Another day, another tax rise. So far in this campaign, the Labour party has rolled out one hit or another on the wealthy and big business just about every morning. The City is getting a Robin Hood tax on every financial transaction. Companies are getting a one-third increase in corporation tax. Anyone on more than £80,000 will see their income tax go up, and a new levy in high-earners will whack any business paying a star performer more than £330,000. They haven’t slapped a 50pc VAT rate on Range Rovers and Marc Jacobs crocodile handbags – but heck, it is still only Tuesday and there are still three more weeks of this stuff to go.
As it launched its manifesto today, the party made the audacious claim that its programme was ‘fully costed’. In fact, Labour’s costings are so dodgy, it is hard to imagine that anyone is expected to take them seriously. The only thing it actually adds up to is an economic catastrophe.
Just because you say something is ‘costed’ doesn’t mean it necessarily is. Let’s take a couple of examples. Labour estimates that it will raise £19 billion from reversing the cuts in corporation tax since the coalition came to power in 2010. But will it? Even though the level of corporation tax has been reduced, the percentage of GDP it raises has remained roughly the same at 2.3pc, suggesting that as you lower the rate, companies either declare higher profits, or the lower rate encourages profitable business to move here. Increase it, and it will probably stay the same as well.
Next, Labour throws in another £3.8 billion from an ‘efficiency review of corporate tax reliefs’. But most of those reliefs have been introduced by successive Chancellors to encourage companies to do stuff we think would be good. For example, the ‘patent box’, which allows companies to deduct the cost of R&D, is a big one. So are capital allowances which allow you to deduct the cost of new machinery. Don’t we want companies to invest in R&D and new machinery? Surely that is what Labour is in favour of?
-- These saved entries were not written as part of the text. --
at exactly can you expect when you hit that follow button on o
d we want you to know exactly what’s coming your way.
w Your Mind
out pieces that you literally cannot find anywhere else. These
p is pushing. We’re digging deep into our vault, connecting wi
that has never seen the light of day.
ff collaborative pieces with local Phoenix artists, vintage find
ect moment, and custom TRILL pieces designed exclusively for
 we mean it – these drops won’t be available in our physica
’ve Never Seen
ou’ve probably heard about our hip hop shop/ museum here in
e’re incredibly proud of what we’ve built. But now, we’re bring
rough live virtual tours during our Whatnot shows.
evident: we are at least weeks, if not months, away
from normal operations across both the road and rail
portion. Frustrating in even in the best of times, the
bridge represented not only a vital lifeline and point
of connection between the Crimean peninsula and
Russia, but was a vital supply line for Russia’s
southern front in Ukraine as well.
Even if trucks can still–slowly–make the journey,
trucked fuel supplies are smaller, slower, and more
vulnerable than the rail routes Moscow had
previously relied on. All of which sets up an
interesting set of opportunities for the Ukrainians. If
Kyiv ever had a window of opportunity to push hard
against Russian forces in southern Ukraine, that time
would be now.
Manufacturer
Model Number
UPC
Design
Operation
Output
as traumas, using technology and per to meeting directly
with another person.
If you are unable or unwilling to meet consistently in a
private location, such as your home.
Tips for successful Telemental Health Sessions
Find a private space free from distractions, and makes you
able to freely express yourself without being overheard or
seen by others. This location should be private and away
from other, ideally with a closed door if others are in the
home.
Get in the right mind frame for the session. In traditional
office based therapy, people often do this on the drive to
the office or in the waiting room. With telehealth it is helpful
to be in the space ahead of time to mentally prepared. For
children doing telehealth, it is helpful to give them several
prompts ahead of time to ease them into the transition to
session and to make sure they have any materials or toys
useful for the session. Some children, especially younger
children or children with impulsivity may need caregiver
Likewise, Labour is promising to reverse a promised cut in capital gains tax to 20pc, which is still higher than under the last Labour Government. It was put up to 28pc by the coalition, in a move demanded by the Lib Dems in one of their ‘soak-the-rich’ moments. And what happened? The amount collected went down. That’s hardly surprising, since you can choose whether or not to make a capital gain by simply holding onto an asset. The same thing will happen all over again.
In total, Labour expects to raise an extra £49 billion. And yet the real problem here is that the party doesn’t seem to understand that taxes change behaviour. You can argue about the rights and wrongs of the Laffer Curve, which holds that at a certain point the revenue from raising taxes go down, all day long. What you can’t argue with is that people will respond to each tax rise in one way or another, and usually by trying to reduce their tax bill. The result? The amount you raise will always be very different from what you forecast.
Rather oddly, Labour believes the state can achieve all sorts of miraculous things – but that its taxes, which affect us day-to-day more than anything else the government does, have no impact at all. The Labour manifesto may be many things – but ‘costed’ is certainly not one of them. In fact, the only real certainty is that the tax rises will destroy incentives, and drive businesses out of the country. That is the actual cost. But clearly Labour doesn’t care about that.